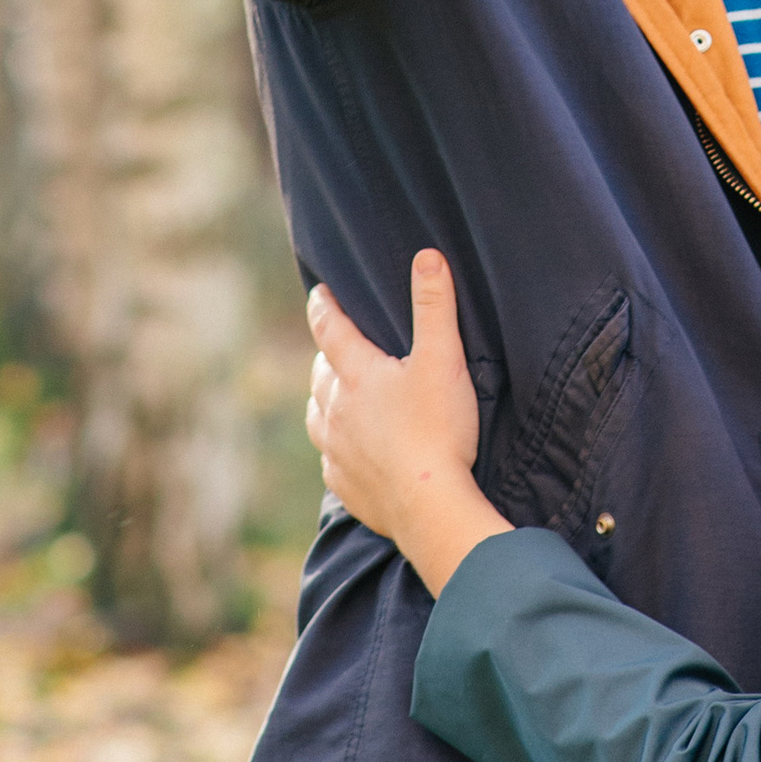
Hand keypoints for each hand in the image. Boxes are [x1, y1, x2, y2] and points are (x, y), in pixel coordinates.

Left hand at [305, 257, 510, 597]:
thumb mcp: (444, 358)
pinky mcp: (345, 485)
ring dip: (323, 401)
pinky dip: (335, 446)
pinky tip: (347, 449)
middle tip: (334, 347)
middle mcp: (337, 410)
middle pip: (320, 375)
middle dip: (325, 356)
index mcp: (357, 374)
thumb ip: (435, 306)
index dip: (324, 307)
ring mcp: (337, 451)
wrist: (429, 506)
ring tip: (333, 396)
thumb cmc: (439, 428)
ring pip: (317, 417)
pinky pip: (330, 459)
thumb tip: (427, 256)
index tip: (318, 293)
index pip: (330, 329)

☆ ☆ ☆ ☆

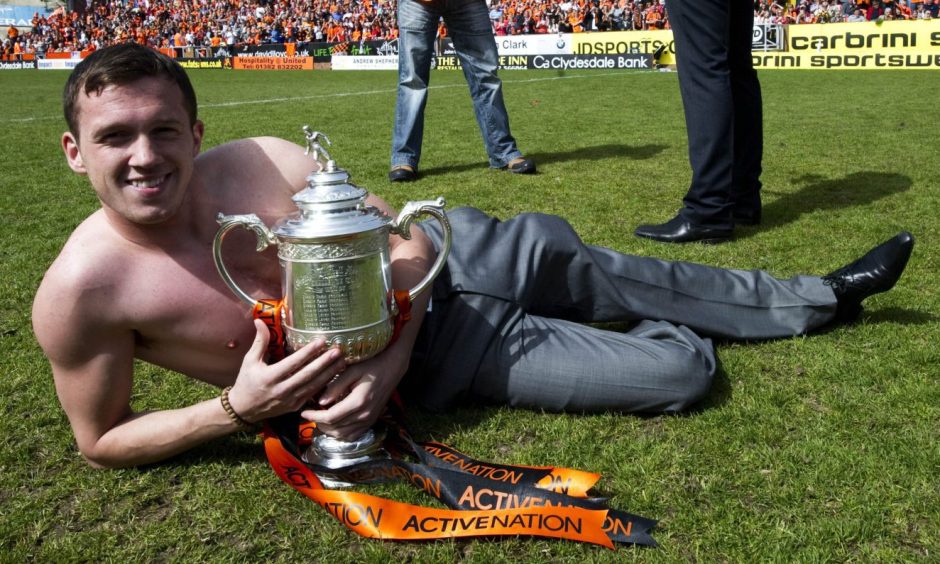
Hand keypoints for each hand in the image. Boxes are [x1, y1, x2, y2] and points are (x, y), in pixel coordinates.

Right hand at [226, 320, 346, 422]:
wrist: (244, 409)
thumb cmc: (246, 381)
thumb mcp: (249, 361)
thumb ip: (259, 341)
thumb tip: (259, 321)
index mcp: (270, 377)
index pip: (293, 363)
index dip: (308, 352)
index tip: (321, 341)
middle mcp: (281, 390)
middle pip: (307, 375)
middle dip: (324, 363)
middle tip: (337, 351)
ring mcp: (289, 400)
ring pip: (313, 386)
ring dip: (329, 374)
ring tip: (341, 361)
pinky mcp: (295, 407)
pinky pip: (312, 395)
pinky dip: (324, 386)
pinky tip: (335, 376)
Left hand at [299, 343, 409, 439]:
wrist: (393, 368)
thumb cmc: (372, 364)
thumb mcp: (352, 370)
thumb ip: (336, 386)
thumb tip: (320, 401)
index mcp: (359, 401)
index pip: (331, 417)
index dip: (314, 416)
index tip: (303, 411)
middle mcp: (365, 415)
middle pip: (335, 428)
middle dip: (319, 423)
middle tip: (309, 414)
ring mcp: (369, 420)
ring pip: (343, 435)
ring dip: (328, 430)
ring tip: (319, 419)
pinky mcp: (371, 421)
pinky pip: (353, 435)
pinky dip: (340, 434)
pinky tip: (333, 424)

☆ ☆ ☆ ☆

[INSTRUCTIONS TO FOLLOW]
Of the entries above, transcribe exactly those lines that fall between the line containing "thumb mcp: (352, 370)" and the line containing "pinky tip: (333, 424)", together with those two lines.

[EXERCISE RESULT]
thumb mcp: (352, 370)
thumb ip: (336, 386)
thumb tip: (320, 401)
index mcp: (359, 401)
index pip: (331, 417)
index dip: (314, 416)
index tip: (303, 411)
middle mcp: (365, 415)
middle pip: (335, 428)
middle dip: (319, 423)
middle tip: (309, 414)
ring mcp: (369, 420)
ring pip: (343, 435)
ring dip: (328, 430)
ring tip: (319, 419)
pinky mcp: (371, 421)
pinky pip: (353, 435)
pinky dip: (340, 434)
pinky tip: (333, 424)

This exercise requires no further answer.